Coolness being in the eye of the beholder, I can't tell you whether that pays off, but for my tastes, this includes some of the most delightful over-the-top excesses of action in any Anderson film. The opening scene, in particular, might very well be the single best thing he's ever directed, a nighttime assault between a giant beast and some sort of fantasy/sci-fi sand boat, oscillating wildly between shot scales and positions, in the nearly complete dark, and still entirely legible, and with Haslinger's music bellowing alongside it, pretty exciting, too. It sets a high bar that the film doesn't come remotely close to clearing until the team has been killed; the film's obvious strength, besides its tasteless indulgence in spectacular CGI, is the interplay between Jovovich, Jaa, and Perlman, three actors who understand that the game here is to simply turn on the movie star charisma and just have a good, goofy time joking around and snarling as they brandish weapons. So it's really only once the film starts to play around with all three of them that it really clicks.

It's also not until pretty far along into the movie that we see any environment other than a mostly featureless desert with bright white sunlight, and this is maybe my single biggest problem with the film. It's pretty much the same thing over and over for nearly all of its running time, and when that thing involves Jovovich and Jaa grinning at each other and pantomiming banter - it speaks both to the film's priorities that it mostly involves two characters who can't speak and so don't ever really talk, and to its strengths that this ends up being charming and fun to watch - it works. When it doesn't, the repetitiveness and lack of real escalation until the very end of the film do become rather noticeable problems. I concede that my star rating is certainly erring on the side of generosity, in this respect. But whatever, when the film works, it works extremely well, and any popcorn movie that's this good at showing off how much the people who made it love what they're doing is worth being generous to.

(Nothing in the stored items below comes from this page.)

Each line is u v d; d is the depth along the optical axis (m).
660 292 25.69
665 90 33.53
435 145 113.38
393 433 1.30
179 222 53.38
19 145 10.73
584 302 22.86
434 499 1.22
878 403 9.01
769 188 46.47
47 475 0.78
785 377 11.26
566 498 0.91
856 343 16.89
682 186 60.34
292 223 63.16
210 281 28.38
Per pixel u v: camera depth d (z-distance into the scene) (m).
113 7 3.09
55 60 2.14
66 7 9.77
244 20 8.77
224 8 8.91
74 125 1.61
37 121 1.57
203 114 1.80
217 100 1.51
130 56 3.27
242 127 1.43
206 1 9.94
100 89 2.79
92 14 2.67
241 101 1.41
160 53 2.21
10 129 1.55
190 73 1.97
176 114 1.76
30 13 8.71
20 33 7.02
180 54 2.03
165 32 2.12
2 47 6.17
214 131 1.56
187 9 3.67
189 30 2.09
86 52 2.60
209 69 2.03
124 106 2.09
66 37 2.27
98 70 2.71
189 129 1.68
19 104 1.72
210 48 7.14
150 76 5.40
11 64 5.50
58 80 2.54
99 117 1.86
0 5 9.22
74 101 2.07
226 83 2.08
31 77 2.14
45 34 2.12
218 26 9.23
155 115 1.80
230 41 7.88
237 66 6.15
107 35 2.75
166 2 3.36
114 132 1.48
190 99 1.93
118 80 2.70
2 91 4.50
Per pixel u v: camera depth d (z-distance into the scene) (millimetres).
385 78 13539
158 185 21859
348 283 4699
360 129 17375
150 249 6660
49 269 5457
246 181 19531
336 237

*To be precise, I can imagine this list, because it is almost precisely my own:
1. Monster Hunter (Anderson, 2020)
2. Mortal Kombat (Anderson, 1995)
3. Resident Evil: Afterlife (Anderson, 2010)
4. Resident Evil: Retribution (Anderson, 2012)
5. Resident Evil (Anderson, 2002)

The only real cheat is that I would probably actually rate Pokémon Detective Pikachu higher than the first Resident Evil. Probably.